Relief to motorists and residents who travel Division Street might come later this summer.
Nearly three years after its closure, the prospect of the Division Street Bridge reopening to motorists this summer is as welcome as it is overdue. While it will only be a one-lane temporary modular structure, that’s much better than the current status of a complete traffic impasse and a severed connection between state routes 183 and 41.
South County motorists have been going around this critical artery for years now, but there’s no getting around the fact that lengthy delays to key infrastructure upgrades result in a big hit to quality of life for surrounding residents and businesses. In the case of the Division Street Bridge, that has been painfully exemplified by nearby Taft Farm; its fields lie on one side of the Housatonic River, while its farm store is located on the other.
The farm’s owner, Dan Tawczynski, described the effects on his livelihood from a single bridge’s drawn-out closure: “I can see my fields from the store. But again, you can’t get there from here. You have to drive 9 miles to get to a field that’s 500 yards away.” He relayed those frustrations to the Great Barrington Select Board — in October 2019. He added: “I think it’s more than most businesses can survive.”
Fortunately, that wasn’t the case for Taft Farms, but it underscores the ways in which sustained infrastructure woes threaten much more than mere annoyance. This Great Barrington neighborhood is far from the only one in Berkshire County struggling with the sapped morale and kneecapped growth potential posed by prolonged road maintenance issues, particularly bridges. In fact, a state auditor’s office report from last year notes the extent of the problem across much of rural Western Massachusetts, with the insult of feeling overlooked by Beacon Hill added to the lingering injuries to our communities’ bones.
Still, the Division Street Bridge situation demonstrates a haphazard reaction to these real struggles. The decision by Great Barrington officials to pursue a temporary modular bridge is a wise move to get traffic flowing again while awaiting the completion of a longer, permanent project dependent on federal funds, but that stopgap measure should have come considerably sooner. While no one in 2019 could foresee the shake-ups and sclerosis posed by the pandemic, motorists and affected community stakeholders like Taft Farms have been cut off from a vital roadway for far too long. Now, years later, a modular bridge will relieve the choke point — paid for by $4 million that voters initially approved for reconstructing a permanent bridge.
It’s rescue time for rural Massachusetts, state Auditor Suzanne Bump declared Monday, as her department releases evidence of inequitable government investment in the western part of the state.

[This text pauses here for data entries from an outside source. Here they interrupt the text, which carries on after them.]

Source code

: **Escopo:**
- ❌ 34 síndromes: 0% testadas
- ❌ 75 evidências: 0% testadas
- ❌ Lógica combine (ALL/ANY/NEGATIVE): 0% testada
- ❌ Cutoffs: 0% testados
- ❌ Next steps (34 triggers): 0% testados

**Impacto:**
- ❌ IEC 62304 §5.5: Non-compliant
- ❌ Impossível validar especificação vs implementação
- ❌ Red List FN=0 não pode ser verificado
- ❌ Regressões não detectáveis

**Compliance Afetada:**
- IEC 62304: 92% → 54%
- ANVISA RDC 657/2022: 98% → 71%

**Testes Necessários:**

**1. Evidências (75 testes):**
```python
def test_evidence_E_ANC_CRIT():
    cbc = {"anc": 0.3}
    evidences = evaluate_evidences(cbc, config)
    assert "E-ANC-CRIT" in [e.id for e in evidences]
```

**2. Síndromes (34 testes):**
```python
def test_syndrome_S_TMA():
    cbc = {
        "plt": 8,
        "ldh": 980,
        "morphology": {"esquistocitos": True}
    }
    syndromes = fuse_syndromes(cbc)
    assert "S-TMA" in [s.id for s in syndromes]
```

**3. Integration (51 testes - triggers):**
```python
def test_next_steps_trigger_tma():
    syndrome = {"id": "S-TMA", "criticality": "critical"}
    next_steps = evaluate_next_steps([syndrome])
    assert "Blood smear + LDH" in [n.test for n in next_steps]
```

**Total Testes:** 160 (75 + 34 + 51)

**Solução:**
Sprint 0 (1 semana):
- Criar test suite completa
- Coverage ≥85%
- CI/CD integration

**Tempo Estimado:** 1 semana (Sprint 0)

We aren’t just beating up on Great Barrington. As we have stressed in this space, we need a top-down wake-up call on how we fund and maintain infrastructure in this country. The aforementioned state auditor’s report laid bare how Beacon Hill’s funding formulas and Eastern Mass.-skewed attention leave many rural and Western corners of the commonwealth to languish, from cracked roads and bridges to deteriorating municipal and public safety buildings. At the federal level, the real needs of our nation’s infrastructure have been willfully neglected for years — a massive structural failure in priorities. Hopefully the bipartisan infrastructure package passed earlier this year — poised to put $1.1 billion toward bridge repair in Massachusetts — lives up to its landmark pronouncements and begins to make that correction.
For now, however, the factors that contributed to the Division Street Bridge difficulties aren’t likely to radically change any time soon. While President Joe Biden’s gas tax holiday proposal is likely dead in the congressional waters, the White House’s pitch to slow a critical flow of infrastructure revenue indicates that economic factors and political headwinds are pushing the needle in the wrong direction. Municipalities must be clear-eyed in facing their respective challenges to critical maintenance. Yes, repairs and construction are expensive and disruptive, but putting them off will only result in far worse. If temporary measures like a modular bridge are the only way to provide some relief, better to be transparently realistic and implement those measures swiftly instead of putting that off as well.
With all that said, we’re looking forward the Division Street Bridge becoming accessible again this summer, if only one lane. It would be a travesty, however, if any relevant authorities cite the temporary modular installation to further delay the permanent bridge’s long-awaited finalization — which we hope comes sooner than later.